What is expected: Each line below from the one containing "staining of skin" through the one containing "(head and neck)" should be output exactly as it stands, and no other line should appear.

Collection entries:
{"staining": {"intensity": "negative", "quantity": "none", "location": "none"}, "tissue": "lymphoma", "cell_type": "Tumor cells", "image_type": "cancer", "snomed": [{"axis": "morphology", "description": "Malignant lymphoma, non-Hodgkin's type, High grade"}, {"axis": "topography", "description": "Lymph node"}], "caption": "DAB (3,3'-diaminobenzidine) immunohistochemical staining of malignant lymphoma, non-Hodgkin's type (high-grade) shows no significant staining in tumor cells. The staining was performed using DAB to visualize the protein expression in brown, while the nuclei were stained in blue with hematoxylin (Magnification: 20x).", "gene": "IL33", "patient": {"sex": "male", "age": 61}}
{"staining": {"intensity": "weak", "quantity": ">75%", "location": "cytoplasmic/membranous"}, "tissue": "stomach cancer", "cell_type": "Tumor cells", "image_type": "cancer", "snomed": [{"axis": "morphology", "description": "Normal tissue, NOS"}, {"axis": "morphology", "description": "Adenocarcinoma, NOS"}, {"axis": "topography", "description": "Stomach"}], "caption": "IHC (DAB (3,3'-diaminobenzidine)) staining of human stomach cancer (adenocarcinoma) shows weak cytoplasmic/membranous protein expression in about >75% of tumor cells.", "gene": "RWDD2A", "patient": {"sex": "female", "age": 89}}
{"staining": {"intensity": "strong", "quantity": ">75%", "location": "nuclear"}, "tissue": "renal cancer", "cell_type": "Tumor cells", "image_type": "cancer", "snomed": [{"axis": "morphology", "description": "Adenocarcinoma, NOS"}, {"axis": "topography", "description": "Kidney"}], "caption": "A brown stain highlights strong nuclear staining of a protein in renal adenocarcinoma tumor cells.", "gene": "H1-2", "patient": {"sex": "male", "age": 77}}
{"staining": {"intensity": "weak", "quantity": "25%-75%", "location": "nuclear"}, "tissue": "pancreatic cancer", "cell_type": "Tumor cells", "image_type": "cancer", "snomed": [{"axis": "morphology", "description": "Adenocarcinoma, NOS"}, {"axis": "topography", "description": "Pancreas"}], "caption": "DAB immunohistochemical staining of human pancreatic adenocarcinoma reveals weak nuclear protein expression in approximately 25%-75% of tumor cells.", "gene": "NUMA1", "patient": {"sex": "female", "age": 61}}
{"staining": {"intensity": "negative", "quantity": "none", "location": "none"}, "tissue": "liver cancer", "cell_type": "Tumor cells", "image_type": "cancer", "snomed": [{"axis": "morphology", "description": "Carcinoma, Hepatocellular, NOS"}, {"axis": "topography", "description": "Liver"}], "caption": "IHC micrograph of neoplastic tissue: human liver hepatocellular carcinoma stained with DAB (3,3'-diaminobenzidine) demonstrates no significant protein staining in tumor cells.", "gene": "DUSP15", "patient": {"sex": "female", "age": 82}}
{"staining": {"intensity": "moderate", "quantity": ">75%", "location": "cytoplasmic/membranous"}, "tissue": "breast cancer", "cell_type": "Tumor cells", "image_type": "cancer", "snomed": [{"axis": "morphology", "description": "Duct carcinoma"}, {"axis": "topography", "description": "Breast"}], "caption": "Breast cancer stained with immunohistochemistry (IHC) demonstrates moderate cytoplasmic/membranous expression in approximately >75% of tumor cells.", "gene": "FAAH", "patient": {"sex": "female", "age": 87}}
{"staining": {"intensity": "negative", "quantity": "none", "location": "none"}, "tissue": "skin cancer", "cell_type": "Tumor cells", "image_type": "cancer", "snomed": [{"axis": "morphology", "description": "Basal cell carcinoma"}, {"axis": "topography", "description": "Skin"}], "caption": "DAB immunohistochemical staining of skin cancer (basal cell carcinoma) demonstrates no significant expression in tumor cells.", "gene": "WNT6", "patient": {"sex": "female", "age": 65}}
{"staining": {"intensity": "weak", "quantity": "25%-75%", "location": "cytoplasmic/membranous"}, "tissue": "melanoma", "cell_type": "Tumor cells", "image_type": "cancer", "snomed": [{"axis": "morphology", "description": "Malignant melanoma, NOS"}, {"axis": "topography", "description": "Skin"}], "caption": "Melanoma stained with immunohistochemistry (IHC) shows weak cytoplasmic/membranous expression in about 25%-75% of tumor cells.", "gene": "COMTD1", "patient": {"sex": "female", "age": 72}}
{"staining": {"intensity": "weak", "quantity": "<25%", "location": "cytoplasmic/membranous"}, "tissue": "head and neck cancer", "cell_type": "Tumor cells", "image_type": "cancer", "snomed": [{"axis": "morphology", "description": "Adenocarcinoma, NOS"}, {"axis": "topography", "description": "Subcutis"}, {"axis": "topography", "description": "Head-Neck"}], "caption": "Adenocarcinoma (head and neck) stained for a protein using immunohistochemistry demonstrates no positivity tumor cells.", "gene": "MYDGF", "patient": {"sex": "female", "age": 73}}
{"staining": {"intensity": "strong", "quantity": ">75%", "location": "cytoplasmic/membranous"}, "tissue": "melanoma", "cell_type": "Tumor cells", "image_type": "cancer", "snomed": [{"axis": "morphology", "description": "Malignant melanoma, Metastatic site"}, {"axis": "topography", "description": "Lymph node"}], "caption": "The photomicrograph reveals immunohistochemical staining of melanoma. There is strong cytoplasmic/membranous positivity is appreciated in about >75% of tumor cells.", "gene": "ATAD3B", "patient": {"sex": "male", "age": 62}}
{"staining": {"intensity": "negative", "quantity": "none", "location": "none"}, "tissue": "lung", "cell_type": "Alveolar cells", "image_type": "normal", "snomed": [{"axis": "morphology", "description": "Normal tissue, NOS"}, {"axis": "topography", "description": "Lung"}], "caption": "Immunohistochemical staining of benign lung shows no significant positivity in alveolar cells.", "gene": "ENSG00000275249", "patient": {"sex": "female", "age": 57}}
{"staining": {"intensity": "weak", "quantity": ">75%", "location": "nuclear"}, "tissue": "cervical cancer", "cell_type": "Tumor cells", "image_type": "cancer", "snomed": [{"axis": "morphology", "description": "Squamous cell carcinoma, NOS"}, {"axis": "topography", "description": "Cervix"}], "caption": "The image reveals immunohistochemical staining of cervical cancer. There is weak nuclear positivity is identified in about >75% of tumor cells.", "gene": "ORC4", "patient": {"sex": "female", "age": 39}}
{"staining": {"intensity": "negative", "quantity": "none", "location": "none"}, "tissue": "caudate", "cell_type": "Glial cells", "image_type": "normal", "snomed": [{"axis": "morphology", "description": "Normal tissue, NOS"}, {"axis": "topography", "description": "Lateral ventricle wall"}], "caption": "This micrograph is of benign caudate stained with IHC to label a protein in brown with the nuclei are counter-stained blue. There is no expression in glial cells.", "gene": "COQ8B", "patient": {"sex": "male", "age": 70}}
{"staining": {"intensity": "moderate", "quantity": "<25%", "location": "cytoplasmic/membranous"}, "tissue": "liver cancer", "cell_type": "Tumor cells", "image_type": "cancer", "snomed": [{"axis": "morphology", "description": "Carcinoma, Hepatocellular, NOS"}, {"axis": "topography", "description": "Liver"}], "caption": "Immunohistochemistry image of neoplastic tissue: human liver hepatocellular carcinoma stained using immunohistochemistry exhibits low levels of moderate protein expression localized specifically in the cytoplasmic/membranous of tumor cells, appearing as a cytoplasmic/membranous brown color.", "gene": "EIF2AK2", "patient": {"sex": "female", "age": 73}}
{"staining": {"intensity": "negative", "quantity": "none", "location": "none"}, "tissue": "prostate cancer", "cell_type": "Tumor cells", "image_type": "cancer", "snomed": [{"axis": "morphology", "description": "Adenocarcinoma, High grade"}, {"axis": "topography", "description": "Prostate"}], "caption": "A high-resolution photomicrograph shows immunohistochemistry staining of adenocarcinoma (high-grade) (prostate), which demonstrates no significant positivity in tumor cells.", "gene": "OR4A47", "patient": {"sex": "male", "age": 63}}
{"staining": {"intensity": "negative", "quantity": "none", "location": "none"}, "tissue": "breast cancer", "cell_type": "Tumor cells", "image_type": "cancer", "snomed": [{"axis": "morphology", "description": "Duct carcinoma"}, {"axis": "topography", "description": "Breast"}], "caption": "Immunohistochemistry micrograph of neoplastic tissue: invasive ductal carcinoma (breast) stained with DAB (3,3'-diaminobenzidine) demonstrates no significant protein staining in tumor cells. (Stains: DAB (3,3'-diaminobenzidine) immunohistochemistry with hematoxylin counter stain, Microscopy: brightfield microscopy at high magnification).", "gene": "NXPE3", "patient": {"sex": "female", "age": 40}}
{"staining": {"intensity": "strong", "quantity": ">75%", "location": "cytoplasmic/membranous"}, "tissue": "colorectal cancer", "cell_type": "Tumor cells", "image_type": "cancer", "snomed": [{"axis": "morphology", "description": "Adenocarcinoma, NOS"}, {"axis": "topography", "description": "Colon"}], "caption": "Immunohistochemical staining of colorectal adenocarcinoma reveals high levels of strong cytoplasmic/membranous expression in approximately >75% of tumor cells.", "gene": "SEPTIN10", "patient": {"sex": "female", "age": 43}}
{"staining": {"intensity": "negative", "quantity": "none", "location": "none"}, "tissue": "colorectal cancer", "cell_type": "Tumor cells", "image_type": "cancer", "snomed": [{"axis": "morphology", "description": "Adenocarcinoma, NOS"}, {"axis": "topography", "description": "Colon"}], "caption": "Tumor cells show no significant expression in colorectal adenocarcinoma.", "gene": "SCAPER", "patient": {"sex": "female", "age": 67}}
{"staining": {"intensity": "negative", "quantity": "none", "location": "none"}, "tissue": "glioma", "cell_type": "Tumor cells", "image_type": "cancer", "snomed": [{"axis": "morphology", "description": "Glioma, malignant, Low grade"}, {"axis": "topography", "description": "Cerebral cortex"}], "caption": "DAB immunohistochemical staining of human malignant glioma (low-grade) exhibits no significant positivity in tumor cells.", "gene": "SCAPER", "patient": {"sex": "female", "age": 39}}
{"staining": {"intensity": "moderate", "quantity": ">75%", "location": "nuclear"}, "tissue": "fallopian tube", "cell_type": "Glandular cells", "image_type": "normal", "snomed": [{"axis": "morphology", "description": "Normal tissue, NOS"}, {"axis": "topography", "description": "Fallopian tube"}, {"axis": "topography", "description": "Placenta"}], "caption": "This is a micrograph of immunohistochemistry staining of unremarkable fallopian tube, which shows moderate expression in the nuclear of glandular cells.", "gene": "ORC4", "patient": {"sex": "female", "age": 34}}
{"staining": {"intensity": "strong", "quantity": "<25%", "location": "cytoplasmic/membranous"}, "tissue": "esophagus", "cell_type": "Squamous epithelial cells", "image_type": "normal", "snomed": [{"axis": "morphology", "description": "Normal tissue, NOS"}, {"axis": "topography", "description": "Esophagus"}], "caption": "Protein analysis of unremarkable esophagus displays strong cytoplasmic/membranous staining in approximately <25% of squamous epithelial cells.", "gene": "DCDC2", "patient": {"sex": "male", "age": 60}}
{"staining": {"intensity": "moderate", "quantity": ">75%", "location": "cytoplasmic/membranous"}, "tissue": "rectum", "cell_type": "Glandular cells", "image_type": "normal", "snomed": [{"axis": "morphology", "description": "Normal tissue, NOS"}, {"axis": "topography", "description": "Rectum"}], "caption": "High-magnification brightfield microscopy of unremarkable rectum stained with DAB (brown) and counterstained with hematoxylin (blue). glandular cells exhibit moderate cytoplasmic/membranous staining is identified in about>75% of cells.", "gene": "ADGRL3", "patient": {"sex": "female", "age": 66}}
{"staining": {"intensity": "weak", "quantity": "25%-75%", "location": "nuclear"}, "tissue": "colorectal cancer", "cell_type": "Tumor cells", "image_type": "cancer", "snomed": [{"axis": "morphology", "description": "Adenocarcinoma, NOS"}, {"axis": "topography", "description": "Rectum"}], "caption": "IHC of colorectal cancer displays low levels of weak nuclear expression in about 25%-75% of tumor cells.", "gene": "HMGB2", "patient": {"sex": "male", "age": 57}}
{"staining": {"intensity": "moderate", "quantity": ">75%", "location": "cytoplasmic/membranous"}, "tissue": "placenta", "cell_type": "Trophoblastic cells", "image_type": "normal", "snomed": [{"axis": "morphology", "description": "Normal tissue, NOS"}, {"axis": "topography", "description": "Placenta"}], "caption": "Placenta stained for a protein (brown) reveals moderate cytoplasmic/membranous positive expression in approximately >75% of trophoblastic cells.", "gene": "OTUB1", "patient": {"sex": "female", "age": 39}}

Written solution:
{"staining": {"intensity": "negative", "quantity": "none", "location": "none"}, "tissue": "skin cancer", "cell_type": "Tumor cells", "image_type": "cancer", "snomed": [{"axis": "morphology", "description": "Basal cell carcinoma"}, {"axis": "topography", "description": "Skin"}], "caption": "DAB immunohistochemical staining of skin cancer (basal cell carcinoma) demonstrates no significant expression in tumor cells.", "gene": "WNT6", "patient": {"sex": "female", "age": 65}}
{"staining": {"intensity": "weak", "quantity": "25%-75%", "location": "cytoplasmic/membranous"}, "tissue": "melanoma", "cell_type": "Tumor cells", "image_type": "cancer", "snomed": [{"axis": "morphology", "description": "Malignant melanoma, NOS"}, {"axis": "topography", "description": "Skin"}], "caption": "Melanoma stained with immunohistochemistry (IHC) shows weak cytoplasmic/membranous expression in about 25%-75% of tumor cells.", "gene": "COMTD1", "patient": {"sex": "female", "age": 72}}
{"staining": {"intensity": "weak", "quantity": "<25%", "location": "cytoplasmic/membranous"}, "tissue": "head and neck cancer", "cell_type": "Tumor cells", "image_type": "cancer", "snomed": [{"axis": "morphology", "description": "Adenocarcinoma, NOS"}, {"axis": "topography", "description": "Subcutis"}, {"axis": "topography", "description": "Head-Neck"}], "caption": "Adenocarcinoma (head and neck) stained for a protein using immunohistochemistry demonstrates no positivity tumor cells.", "gene": "MYDGF", "patient": {"sex": "female", "age": 73}}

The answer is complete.